Bow if an EXI user encodes this document and decodes it, the XML document
may look something like this: (comment removed)

<?xml version="1.0" encoding="UTF-8"?>  --- "NO Way for decoder to know
Standalone status so it may drop that attribute (user takes default value
"no")"

<!DOCTYPE animal SYSTEM "a.dtd" [

   <!ELEMENT animal EMPTY>

]>

<animal color="yellow"/>

Now this document is perfectly valid and well formed because by default
standalone is no, and hence the document becomes invalid.

Here BASIC requirement of EXI will be gone, i.e. EXI acts as encoder and
decoder and should not alter the XML content meaning by any means.
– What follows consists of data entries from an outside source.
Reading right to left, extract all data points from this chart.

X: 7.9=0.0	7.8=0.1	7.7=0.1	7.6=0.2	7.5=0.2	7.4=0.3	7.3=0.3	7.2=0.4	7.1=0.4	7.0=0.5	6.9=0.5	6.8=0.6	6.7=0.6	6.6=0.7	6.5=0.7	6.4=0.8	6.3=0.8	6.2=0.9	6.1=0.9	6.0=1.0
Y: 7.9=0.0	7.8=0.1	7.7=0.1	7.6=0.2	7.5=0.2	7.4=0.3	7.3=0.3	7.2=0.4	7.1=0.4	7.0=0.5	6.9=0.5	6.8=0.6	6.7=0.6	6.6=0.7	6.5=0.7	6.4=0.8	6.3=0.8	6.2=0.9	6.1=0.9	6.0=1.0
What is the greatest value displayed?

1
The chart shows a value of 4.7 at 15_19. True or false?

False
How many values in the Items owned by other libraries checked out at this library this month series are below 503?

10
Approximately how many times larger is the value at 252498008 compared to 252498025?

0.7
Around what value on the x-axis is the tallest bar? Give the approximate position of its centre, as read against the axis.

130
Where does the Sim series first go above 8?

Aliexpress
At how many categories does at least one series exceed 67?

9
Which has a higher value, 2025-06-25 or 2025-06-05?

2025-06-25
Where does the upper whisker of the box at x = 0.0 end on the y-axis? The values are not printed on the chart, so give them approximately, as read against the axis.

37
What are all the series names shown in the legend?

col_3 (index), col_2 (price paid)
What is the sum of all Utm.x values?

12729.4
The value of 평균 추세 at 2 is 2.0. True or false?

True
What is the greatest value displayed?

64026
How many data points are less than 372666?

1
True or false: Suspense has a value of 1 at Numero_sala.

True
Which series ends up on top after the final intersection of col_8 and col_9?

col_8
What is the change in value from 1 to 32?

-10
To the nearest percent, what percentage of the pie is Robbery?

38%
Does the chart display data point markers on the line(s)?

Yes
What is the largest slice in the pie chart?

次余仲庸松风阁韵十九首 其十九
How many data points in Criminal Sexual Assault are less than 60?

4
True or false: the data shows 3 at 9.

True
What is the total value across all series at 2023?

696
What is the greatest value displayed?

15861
Assume same scenario in network level validation, user and service provider
especially will be in lot of trouble.

So, I feel the XML tag must be handled in some way by EXI so, that XML
content is not changed.

I have listed some other scenario also which will have this kind of effect:

1. I have gb312 document and I want to send on network, -- what happens
(some may produce EXI stream in gb2312 and some in utf-8 after conversion
using ICONV). This again becomes EXI implementation issue, so definitely we
will get interoperability issues.

       -- Even if the documents are equivalent in any implementation, this
again as effect on EXI user who just acts as a DATABASE for storing XML
files.

       He might be using EXI to reduce the storage space, but he will end up
distorting the basic meaning of DATABASE, i.e. to store data as it is
without altering or losing data given for storing.

2. Consider another scenario, New version of XML is introduced (say 2.0 .
this might be possible). The validating procedures for xml1.0 and 2.0 most
probably will not be same. Lot of question will arise here...

So, to handle all these issues I feel EXI needs to handle XML tag. Is there
any reason for not handling same?

Please clarify.

 

Thanks,

murali

 

Received on Friday, 25 July 2008 06:07:24 UTC